_TEXT_:
○ ○ ○
Think of some of the world’s most iconic barbecue dishes: mechouie, scottadito, souvlaki, sate, lula kebab, seekh kebab, shish kebab. All start with lamb.

Despite its popularity elsewhere in the world, lamb consumption in the U.S. has dwindled to less than 1 pound per person per year—about half of what it was in the 1990s when I started writing The Barbecue! Bible series. (In contrast, Icelanders eat an impressive 55 pounds per year.) Clearly, many Americans don’t eat lamb much. Some have never even tried it.

If there were ever a time a time to add lamb to your grilling repertory, it’s the month of April. Lamb is associated with at least two of the world’s celebrated holidays: Easter and Passover. Jesus is likened to a lamb and, in many Christian households, lamb graces the Easter table. Lamb is the preferred Passover food of Sephardic Jews and a roasted lamb shank is part of the Seder platter. It doesn’t hurt that lambs are traditionally born in the springtime, and so are in ready supply come holiday time.

Well, the Raichlen household doesn’t wait for a holiday to enjoy this robust tasting meat, which turns any meal a special occasion. How do we love lamb? Let me count the ways.

  • As lamb chops grilled with garlic and served with mint chimichurri.
  • As lamb ribs or shanks, seasoned with barbecue rub and slow-smoked over hickory.
  • As rack of lamb slathered with mustard, crusted with breadcrumbs and indirect grilled.

But for my money, nothing beats a whole leg of lamb slow-roasted on a rotisserie. The slow rotation of the spit bastes the lamb internally and on the outside. Sizzling dark crisp crust. Moist rosy center. Now that’s what I call a perfect hunk of meat.
○ ○ ○
_LISTED RECORDS_:
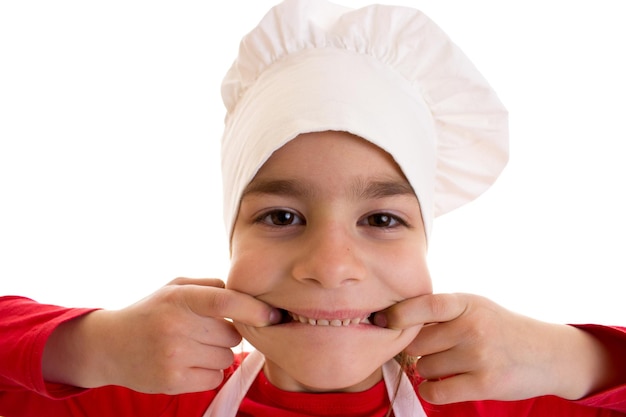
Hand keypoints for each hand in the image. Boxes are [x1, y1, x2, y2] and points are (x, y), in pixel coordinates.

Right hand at [43, 278, 279, 393]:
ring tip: (193, 346)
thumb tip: (248, 293)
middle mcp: (176, 326)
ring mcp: (173, 356)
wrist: (110, 346)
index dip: (255, 309)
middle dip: (227, 333)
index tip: (274, 315)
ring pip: (226, 358)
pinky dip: (208, 372)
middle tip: (204, 331)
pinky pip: (214, 377)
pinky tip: (188, 363)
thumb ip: (211, 286)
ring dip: (218, 354)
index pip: (226, 302)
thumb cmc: (152, 312)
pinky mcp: (172, 381)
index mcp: (180, 298)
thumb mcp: (175, 288)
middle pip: (232, 335)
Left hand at [374, 293, 614, 403]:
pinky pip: (436, 391)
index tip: (380, 320)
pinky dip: (431, 391)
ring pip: (425, 367)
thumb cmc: (499, 327)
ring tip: (449, 364)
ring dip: (428, 370)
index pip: (425, 305)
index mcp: (466, 303)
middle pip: (418, 342)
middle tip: (430, 350)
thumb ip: (440, 311)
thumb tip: (392, 319)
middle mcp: (472, 327)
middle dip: (416, 348)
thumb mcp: (474, 307)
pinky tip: (439, 385)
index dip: (398, 314)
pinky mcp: (485, 384)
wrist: (547, 354)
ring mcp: (479, 356)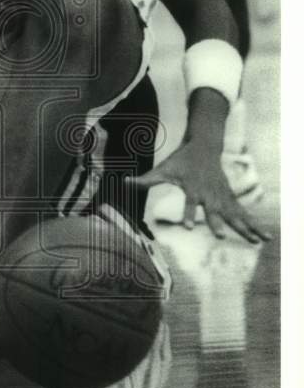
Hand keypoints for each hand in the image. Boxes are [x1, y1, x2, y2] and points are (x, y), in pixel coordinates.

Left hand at [127, 140, 270, 243]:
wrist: (205, 146)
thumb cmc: (181, 160)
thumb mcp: (163, 169)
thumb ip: (146, 180)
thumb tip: (124, 182)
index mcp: (193, 188)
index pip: (189, 203)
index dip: (188, 214)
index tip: (187, 227)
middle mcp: (210, 194)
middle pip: (215, 211)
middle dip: (217, 224)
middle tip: (221, 237)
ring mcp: (222, 196)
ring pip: (235, 214)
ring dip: (245, 228)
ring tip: (258, 242)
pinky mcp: (230, 197)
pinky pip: (242, 213)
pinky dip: (252, 224)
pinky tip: (263, 237)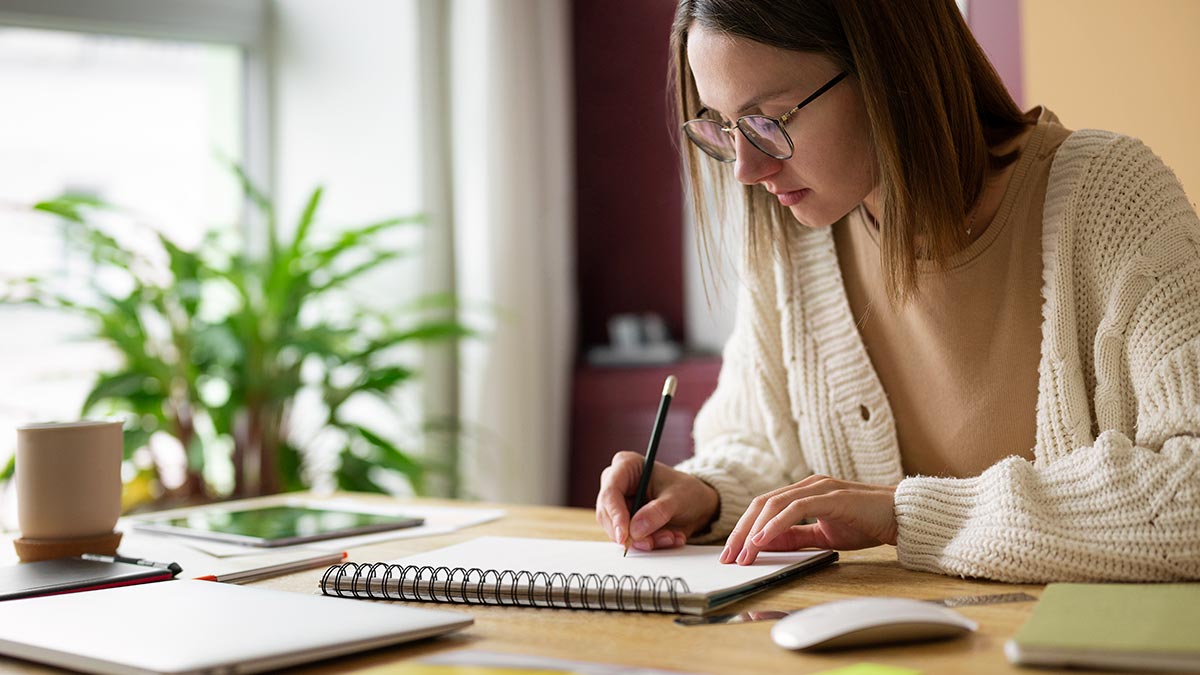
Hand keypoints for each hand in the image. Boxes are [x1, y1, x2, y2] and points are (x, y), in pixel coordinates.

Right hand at [595, 451, 719, 551]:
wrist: (697, 504)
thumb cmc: (686, 491)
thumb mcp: (678, 499)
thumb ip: (657, 512)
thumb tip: (635, 529)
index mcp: (626, 465)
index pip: (610, 492)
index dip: (615, 515)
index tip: (625, 535)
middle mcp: (616, 484)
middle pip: (608, 515)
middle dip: (632, 533)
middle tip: (652, 542)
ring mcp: (618, 505)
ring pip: (617, 531)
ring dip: (644, 540)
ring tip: (670, 536)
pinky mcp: (624, 523)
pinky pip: (628, 540)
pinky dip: (649, 543)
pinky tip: (668, 536)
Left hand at [720, 475, 896, 564]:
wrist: (902, 516)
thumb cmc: (867, 522)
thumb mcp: (824, 535)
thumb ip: (796, 537)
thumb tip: (765, 545)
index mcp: (804, 492)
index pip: (764, 508)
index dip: (744, 529)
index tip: (732, 553)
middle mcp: (807, 485)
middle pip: (761, 504)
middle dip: (741, 531)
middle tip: (728, 556)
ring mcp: (818, 488)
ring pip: (773, 504)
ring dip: (754, 530)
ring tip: (743, 553)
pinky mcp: (831, 496)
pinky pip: (795, 508)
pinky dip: (775, 524)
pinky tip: (763, 539)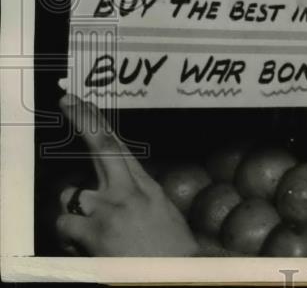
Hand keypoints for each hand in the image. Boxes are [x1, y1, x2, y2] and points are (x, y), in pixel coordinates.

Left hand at [55, 94, 198, 255]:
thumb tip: (110, 185)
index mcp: (145, 185)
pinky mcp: (94, 231)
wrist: (178, 273)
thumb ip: (135, 194)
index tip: (78, 103)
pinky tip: (83, 248)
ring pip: (69, 195)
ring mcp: (109, 209)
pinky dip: (68, 237)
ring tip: (84, 232)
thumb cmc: (170, 251)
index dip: (95, 121)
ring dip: (70, 212)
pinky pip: (64, 226)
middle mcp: (127, 191)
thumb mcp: (159, 212)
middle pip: (99, 146)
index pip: (116, 145)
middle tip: (66, 100)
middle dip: (82, 121)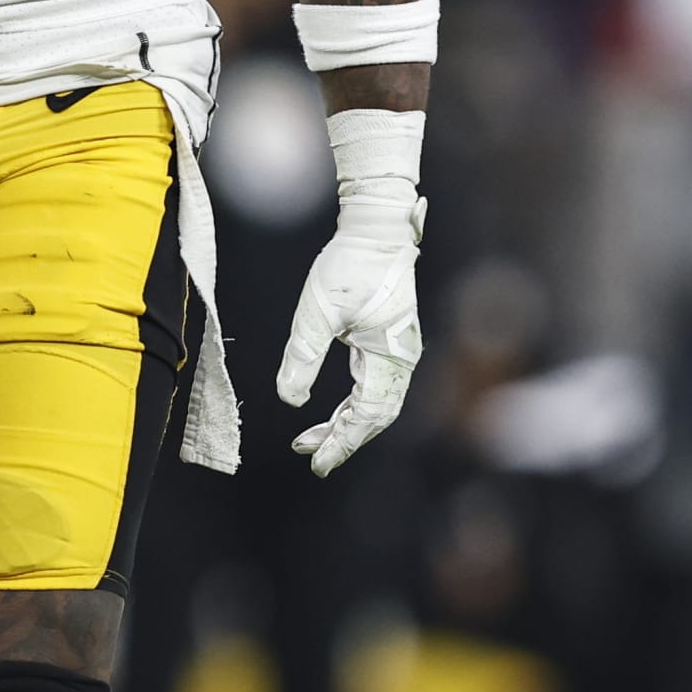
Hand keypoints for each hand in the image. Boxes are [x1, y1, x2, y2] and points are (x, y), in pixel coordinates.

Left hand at [277, 185, 424, 475]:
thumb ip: (303, 357)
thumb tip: (289, 399)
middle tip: (311, 457)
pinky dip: (352, 403)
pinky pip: (374, 385)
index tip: (317, 462)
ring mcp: (399, 351)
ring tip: (310, 438)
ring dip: (345, 423)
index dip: (342, 442)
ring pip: (375, 403)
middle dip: (343, 438)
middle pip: (375, 416)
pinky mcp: (390, 341)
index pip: (367, 415)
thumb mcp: (318, 312)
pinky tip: (330, 410)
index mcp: (390, 356)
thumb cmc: (350, 265)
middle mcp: (402, 359)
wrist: (377, 229)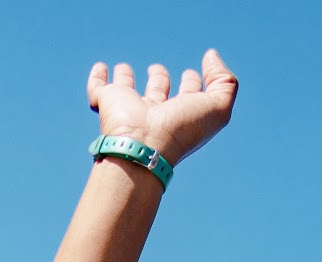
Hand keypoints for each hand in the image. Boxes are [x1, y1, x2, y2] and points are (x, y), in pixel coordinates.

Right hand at [88, 49, 238, 165]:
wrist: (143, 145)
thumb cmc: (181, 129)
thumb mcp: (218, 106)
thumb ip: (224, 80)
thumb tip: (211, 56)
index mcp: (180, 114)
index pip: (187, 95)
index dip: (192, 83)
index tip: (193, 72)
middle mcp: (154, 111)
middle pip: (157, 92)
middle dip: (159, 79)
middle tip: (158, 70)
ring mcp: (129, 107)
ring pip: (127, 89)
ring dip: (125, 78)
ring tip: (123, 68)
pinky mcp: (107, 101)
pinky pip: (98, 87)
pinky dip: (97, 77)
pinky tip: (100, 67)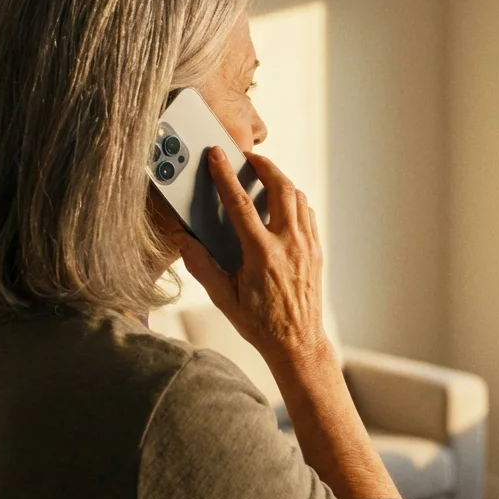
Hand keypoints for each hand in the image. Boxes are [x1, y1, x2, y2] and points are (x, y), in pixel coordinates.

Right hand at [171, 148, 331, 370]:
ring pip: (298, 197)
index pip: (240, 203)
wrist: (297, 343)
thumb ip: (201, 265)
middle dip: (264, 165)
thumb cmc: (259, 324)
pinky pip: (307, 213)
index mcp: (262, 254)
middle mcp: (288, 244)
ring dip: (281, 180)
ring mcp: (306, 246)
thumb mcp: (223, 298)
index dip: (226, 174)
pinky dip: (294, 199)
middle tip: (248, 157)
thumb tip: (182, 239)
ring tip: (264, 175)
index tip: (218, 155)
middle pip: (280, 187)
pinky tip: (282, 202)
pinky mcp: (316, 251)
○ ○ ○
_WHAT TO PRODUCE_:
Answer these questions using the text on lamb:
1. How many pounds of lamb do Icelanders eat per year?
2. Which two holidays does the text link to lamb?
3. Over what wood are the lamb ribs or shanks slow-smoked?
The items have no connection to the text on lamb.

_EXERCISE OUTPUT_:
1. 55 pounds
2. Easter and Passover
3. Hickory